She reads my blog and knows my stories, as I know some of  hers. That day she told me that I am a warrior. The way she said it caused me to think of it as capitalized. "You are a Warrior," she said. She went on to tell me that I am not a warrior because I do battle and fight. She said I do battle and fight because I am a Warrior. A seemingly small, but significant difference.
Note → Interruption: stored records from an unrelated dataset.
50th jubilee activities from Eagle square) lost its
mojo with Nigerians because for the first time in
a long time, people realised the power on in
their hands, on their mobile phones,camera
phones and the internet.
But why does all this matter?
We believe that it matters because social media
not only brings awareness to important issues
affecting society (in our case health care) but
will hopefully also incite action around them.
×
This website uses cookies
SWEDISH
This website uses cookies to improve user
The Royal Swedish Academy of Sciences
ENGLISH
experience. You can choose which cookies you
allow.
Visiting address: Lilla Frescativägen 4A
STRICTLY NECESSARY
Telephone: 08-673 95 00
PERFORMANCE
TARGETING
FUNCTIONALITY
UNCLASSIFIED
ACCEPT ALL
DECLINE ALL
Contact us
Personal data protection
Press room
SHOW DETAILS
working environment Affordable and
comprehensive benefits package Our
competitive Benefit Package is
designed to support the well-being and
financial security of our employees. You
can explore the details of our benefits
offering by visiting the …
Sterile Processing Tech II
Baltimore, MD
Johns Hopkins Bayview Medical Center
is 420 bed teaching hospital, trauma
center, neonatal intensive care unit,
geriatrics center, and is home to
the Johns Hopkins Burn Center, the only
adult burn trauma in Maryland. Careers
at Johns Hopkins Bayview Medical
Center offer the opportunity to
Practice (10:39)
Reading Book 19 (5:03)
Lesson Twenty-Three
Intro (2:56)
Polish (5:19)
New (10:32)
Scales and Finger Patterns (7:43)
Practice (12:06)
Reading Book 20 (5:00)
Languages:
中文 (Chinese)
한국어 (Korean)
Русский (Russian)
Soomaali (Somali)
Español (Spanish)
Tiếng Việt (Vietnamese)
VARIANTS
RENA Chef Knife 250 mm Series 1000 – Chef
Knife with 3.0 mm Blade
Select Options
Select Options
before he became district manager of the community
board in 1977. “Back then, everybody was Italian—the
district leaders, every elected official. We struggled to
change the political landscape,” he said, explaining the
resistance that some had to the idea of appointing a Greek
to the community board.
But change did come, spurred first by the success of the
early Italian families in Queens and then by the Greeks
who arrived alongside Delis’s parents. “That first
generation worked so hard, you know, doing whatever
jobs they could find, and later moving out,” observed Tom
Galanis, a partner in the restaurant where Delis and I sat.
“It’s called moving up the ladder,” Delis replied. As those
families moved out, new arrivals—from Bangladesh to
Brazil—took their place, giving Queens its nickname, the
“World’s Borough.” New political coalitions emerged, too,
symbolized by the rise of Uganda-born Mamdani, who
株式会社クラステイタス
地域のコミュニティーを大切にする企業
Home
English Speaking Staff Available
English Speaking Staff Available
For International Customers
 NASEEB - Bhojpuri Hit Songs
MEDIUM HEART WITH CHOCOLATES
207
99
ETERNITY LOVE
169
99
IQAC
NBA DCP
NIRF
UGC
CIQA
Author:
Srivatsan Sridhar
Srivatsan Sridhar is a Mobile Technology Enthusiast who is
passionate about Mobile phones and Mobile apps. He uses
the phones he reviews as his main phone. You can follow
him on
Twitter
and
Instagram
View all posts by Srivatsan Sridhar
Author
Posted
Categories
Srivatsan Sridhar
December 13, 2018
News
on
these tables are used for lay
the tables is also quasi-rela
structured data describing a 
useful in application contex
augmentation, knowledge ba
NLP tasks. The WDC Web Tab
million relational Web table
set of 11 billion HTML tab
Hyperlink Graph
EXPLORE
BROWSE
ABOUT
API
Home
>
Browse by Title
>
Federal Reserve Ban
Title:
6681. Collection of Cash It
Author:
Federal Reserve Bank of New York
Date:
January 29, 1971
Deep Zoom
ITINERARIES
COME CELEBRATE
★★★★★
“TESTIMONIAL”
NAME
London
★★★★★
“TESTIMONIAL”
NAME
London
We were talking about the loving adults in my life when I was a child. I told her that I was thankful for them; my older brother and my sister-in-law, my older sister, a maternal aunt and my maternal grandmother, my fourth grade teacher, my father. These were people who made me feel loved, in spite of who my mother was. I said that I felt very indebted to them. She acknowledged that as being true and helpful, for it is a fact that even one loving adult in the life of an abused child can make a difference. She said that they helped, but that I should never forget that I am the one who got through my childhood. "You,' she said forcefully. "That was you. You did that." No one had ever said that to me before, in quite that way.

However, today I am thinking about how life is not, nor should it be, a constant struggle. And while maybe she's right, that I am a Warrior, I would rather think that I can be a warrior (notice the lower case, please) when I need to be, but that is not an ongoing part of the journey of my life.

It is a great achievement for me to be here today, fifty-four years old. Happy, healthy, whole, able to give and receive love, ready for each new adventure. I won't diminish that. But life, I believe, if I will let it, can flow. I don't have to fight all the time. Sometimes things go my way, and beautifully and effortlessly. Sometimes I just flow. When I let go.

Maybe the warrior is just one facet of me. And perhaps I can make her largely a part of my past, of someone who I used to be when I had to be. For right now, I am enjoying learning how to go with the flow of life. I am not a martyr, eager to prove how much I can struggle. There is no virtue in suffering for suffering's sake, and I enjoy pleasure way too much for that.

I need to do more than survive. I want to thrive. I don't want to always be some scrappy little flower that pushed her way up out of the dirt to find the sun. I want to blossom. I think it's way past time for that.

There's a time to wage war, and a time to enjoy the spoils of it. Now is that time.